Bis wohin sind Versorgungsleitungen, die wesentliche Bestandteile des Gebäudes sind, zwingend dem Gemeinschaftseigentum zuzuordnen?

 

Gemeinschaftseigentum Leitungssystem

Rechtsfrage:
Bis wohin sind Versorgungsleitungen, die wesentliche Bestandteile des Gebäudes sind, zwingend dem Gemeinschaftseigentum zuzuordnen? 

Hierzu gleichfalls BGH – Urteil vom 26.10.2012 – V ZR 57/12: 
Nach § 5 Abs. 1 WEG sind Gegenstand des Sondereigentums die zu den im Sondereigentum stehenden Räumen gehörenden Bestandteile des Gebäudes, die verändert, beseitigt oder eingefügt werden können, ohne dass dadurch das gemeinschaftliche Eigentum oder ein auf Sondereigentum beruhendes Recht eines anderen Wohnungseigentümers über das nach § 14 WEG zulässige Maß hinaus beeinträchtigt oder die äußere Gestaltung des Gebäudes verändert wird.

Versorgungsleitungen lassen sich zwar bautechnisch in viele einzelne Teile zerlegen. Soweit sie sich im räumlichen Bereich des Gemeinschaftseigentums befinden, sind sie rechtlich jedoch als Einheit anzusehen. Sie bilden ein der Bewirtschaftung und Versorgung des Gebäudes dienendes Leitungsnetz und damit eine Anlage im Sinne von § 5 Abs. 2 WEG (BGHZ 78, 225, 227 aE). Eine solche Betrachtung erhält den WE die gemeinschaftliche Verfügungsbefugnis über das Leitungsnetz und ermöglicht so Veränderungen daran, beispielsweise die Verwendung von Leitungen, die nur eine Wohneinheit versorgen, auch für andere Zwecke; ferner erleichtert sie die Durchführung von Instandsetzungsarbeiten oder Modernisierungsmaßnahmen an den Versorgungsleitungen. 
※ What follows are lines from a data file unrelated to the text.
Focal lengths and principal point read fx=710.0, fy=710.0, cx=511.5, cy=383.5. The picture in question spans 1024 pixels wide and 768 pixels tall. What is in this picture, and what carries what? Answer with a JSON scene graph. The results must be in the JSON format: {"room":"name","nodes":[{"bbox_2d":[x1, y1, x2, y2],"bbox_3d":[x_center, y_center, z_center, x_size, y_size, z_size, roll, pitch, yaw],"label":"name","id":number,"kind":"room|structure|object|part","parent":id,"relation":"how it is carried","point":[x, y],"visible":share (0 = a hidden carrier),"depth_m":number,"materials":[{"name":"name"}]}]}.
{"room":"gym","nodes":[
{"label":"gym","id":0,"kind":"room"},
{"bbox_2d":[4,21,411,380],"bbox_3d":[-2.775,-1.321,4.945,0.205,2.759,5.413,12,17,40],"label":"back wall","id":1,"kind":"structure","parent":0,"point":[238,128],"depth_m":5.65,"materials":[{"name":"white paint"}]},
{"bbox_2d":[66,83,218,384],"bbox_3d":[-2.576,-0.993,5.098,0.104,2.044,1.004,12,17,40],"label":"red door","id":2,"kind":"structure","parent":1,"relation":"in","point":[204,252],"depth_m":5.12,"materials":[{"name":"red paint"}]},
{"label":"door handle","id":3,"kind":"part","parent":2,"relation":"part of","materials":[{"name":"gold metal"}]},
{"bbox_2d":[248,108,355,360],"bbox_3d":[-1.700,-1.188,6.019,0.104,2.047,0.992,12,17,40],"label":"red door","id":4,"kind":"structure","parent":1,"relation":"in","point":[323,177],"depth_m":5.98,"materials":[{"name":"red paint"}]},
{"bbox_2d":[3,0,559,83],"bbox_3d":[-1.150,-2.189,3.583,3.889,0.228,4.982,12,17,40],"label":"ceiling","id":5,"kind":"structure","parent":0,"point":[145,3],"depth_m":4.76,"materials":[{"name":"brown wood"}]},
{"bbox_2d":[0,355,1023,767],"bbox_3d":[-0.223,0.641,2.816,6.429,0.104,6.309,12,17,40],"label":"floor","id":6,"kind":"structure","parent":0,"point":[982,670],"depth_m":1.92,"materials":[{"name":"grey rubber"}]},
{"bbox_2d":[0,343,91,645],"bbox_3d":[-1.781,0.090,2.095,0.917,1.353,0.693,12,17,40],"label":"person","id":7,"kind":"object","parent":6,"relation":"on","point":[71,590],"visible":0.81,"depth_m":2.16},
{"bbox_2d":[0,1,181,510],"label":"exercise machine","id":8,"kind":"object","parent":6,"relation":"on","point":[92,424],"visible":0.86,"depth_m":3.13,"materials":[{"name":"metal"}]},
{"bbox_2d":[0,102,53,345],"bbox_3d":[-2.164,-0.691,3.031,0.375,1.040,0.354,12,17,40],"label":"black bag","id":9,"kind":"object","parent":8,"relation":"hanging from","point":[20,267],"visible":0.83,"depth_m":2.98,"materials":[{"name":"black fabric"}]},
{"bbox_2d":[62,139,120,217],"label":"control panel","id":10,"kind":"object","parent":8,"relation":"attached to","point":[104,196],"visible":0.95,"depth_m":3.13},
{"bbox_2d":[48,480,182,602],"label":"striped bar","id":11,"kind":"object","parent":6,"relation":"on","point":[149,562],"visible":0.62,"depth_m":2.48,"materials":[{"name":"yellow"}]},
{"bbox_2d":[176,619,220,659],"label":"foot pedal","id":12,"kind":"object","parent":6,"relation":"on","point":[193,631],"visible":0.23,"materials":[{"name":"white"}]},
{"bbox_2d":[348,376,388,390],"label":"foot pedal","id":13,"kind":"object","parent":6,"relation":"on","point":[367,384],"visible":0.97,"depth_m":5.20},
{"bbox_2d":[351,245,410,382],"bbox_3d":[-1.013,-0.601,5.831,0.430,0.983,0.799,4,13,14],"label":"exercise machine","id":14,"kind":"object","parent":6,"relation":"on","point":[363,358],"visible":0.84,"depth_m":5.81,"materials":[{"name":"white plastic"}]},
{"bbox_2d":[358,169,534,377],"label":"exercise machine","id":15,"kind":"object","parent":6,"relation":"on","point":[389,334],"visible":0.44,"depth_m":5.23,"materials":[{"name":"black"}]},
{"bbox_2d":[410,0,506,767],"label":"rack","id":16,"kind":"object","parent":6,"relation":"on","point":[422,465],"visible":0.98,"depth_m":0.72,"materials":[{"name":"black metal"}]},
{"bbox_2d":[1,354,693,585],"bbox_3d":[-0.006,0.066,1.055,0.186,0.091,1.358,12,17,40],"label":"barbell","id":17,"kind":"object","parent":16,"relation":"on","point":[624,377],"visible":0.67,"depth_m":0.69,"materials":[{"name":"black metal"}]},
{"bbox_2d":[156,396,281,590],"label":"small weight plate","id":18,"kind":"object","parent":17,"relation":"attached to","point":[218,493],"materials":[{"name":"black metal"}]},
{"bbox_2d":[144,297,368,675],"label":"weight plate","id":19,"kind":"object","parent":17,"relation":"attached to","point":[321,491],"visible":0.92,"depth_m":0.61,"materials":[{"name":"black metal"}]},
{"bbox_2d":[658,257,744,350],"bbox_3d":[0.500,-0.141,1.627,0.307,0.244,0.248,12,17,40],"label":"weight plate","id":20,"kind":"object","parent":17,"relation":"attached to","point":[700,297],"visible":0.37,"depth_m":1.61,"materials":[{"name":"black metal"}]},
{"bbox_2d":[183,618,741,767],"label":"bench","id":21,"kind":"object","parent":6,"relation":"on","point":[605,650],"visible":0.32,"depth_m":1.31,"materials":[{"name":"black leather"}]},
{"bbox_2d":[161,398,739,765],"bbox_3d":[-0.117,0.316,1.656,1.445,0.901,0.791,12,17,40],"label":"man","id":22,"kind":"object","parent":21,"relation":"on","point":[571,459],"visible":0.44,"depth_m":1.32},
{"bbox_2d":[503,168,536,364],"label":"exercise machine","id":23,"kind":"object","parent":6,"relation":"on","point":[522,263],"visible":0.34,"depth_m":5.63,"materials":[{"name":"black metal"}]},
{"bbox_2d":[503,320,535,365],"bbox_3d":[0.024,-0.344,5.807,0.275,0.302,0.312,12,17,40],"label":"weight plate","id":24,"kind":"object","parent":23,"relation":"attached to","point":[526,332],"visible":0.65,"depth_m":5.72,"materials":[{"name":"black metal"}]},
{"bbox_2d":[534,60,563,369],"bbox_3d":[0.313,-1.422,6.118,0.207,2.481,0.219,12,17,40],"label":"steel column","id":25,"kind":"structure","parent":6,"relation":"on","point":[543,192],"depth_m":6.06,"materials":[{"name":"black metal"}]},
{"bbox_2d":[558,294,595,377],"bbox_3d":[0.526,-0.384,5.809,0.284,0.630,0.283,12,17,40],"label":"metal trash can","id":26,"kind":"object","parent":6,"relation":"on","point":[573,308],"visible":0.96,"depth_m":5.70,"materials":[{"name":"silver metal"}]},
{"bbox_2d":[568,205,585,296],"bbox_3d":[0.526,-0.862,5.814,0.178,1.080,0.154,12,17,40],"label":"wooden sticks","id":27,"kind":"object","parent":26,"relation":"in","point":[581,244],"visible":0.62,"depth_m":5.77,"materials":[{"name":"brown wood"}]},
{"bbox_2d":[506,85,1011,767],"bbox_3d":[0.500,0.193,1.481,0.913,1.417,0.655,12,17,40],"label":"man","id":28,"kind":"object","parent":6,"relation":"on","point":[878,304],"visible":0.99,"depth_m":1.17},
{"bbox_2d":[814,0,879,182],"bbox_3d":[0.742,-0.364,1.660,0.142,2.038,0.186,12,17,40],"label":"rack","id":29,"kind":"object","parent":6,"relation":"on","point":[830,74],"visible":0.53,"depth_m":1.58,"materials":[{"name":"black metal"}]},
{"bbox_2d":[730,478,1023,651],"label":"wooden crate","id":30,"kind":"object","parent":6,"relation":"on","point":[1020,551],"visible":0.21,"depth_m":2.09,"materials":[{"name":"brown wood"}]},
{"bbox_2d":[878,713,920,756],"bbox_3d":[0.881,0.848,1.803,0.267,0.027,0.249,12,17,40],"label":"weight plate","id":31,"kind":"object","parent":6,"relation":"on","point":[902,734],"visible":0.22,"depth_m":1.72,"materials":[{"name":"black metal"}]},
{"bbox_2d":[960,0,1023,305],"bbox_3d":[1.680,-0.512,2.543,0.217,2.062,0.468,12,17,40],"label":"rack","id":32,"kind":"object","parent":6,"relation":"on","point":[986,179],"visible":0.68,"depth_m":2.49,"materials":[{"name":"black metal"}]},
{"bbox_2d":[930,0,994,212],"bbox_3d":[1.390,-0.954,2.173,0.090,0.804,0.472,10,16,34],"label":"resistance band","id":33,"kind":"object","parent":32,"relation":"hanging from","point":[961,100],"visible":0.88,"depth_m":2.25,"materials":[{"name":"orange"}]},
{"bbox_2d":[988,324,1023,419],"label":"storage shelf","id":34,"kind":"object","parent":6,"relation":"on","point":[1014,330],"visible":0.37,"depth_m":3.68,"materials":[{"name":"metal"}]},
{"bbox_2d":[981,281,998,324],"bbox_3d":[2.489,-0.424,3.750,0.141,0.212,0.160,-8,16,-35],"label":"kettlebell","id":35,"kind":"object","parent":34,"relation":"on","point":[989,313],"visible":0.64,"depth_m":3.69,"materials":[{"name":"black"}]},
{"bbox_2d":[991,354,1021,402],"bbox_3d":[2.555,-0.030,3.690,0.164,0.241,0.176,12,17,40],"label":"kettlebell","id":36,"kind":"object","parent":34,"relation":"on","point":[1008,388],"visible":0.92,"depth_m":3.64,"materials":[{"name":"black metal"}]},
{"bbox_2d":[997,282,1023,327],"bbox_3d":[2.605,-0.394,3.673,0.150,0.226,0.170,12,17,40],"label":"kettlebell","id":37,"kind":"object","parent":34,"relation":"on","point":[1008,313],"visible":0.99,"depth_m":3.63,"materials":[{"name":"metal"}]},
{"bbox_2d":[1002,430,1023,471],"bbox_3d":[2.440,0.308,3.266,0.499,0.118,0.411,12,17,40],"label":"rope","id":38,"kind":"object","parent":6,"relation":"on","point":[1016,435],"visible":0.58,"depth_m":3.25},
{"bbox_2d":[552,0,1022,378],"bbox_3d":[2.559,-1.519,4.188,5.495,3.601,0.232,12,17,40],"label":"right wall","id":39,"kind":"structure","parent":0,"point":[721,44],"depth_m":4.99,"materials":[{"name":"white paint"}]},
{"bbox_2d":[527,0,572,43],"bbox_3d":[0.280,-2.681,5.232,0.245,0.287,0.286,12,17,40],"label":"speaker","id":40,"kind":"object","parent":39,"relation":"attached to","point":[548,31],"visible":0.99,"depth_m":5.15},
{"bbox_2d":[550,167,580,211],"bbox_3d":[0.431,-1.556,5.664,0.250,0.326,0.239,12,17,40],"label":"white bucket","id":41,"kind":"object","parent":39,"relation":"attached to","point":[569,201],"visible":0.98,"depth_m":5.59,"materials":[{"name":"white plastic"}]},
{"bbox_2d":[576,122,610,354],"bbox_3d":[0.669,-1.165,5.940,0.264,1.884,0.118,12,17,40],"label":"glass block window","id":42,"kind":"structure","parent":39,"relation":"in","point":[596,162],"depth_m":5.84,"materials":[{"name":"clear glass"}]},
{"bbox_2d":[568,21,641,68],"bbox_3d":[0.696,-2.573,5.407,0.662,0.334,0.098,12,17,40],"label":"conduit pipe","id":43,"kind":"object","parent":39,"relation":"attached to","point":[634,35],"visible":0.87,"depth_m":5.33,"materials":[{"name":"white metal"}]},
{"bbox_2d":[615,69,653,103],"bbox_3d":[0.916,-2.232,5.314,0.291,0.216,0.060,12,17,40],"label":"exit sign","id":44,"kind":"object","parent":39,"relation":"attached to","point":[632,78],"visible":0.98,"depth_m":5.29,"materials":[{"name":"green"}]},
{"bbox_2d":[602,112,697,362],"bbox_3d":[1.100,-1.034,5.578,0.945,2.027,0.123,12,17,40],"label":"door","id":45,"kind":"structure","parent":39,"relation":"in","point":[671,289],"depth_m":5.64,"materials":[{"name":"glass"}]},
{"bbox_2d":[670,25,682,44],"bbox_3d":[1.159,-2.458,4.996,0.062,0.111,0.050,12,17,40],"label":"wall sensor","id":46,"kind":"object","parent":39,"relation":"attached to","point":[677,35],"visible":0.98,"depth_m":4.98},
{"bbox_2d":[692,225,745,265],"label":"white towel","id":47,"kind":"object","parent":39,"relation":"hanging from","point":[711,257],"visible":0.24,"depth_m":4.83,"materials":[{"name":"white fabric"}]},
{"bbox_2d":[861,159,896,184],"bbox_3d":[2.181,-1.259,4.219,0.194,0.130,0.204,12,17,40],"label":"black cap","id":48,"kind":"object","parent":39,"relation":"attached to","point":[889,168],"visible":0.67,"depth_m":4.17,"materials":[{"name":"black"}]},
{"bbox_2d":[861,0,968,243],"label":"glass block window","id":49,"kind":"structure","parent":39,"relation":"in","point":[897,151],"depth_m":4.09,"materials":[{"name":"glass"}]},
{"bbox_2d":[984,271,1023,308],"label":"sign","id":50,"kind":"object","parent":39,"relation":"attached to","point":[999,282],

Zu dem im Gemeinschaftseigentum stehenden Versorgungsnetz gehören die Leitungen nicht nur bis zu ihrem Eintritt in den räumlichen Bereich des Sondereigentums, sondern jedenfalls bis zu der ersten für die Handhabung durch den Sondereigentümer vorgesehenen Absperrmöglichkeit. Je nach Bauweise kann das schon daraus folgen, dass eine – nicht durch Ventile, Eckverbindungen oder ähnliche Zwischenstücke – unterteilte Leitung eine einheitliche Sache ist, an der nur einheitliches Eigentum bestehen kann. In erster Linie ist hingegen maßgeblich, dass Wasser- und Heizungsleitungen erst von dem Punkt an ihre Zugehörigkeit zu dem Gesamtnetz verlieren, an dem sie sich durch eine im räumlichen Bereich des Sondereigentums befindliche Absperrvorrichtung hiervon trennen lassen. 

Anmerkung 1 Fries Immobilien Team:
Festlegungen in der Teilungserklärung, wonach zumindest diejenigen Leitungsteile, die von den Steig-/Hauptleitungen abzweigen und zum Sondereigentum führen, dem Sondereigentum unterfallen sollen, sind hiernach unwirksam (s. o. Rechtsfrage 1).

Das wird auch für Abwasserleitungen gelten; hier kommt es nicht an die erste Absperrmöglichkeit an, sondern eher an die erste Anschlussmöglichkeit. 

Anmerkung 2 Fries Immobilien Team: 
Sind am System der Versorgungsleitungen auch nach Eintritt in den Sondereigentumsbereich keine Absperrvorrichtungen montiert, unterliegt das gesamte Rohrleitungssystem (also „bis zum Wasserhahn“) dem Gemeinschaftseigentum, auch entgegen anderslautenden Regelungen in der Teilungserklärung. 

Im Ergebnis kann dies dazu führen, dass innerhalb einer Wohnanlage unterschiedliche Punkte im Leitungssystem maßgeblich sind und eine je nach Wohnungssituation zu differenzierende Kostenverantwortung Platz greift.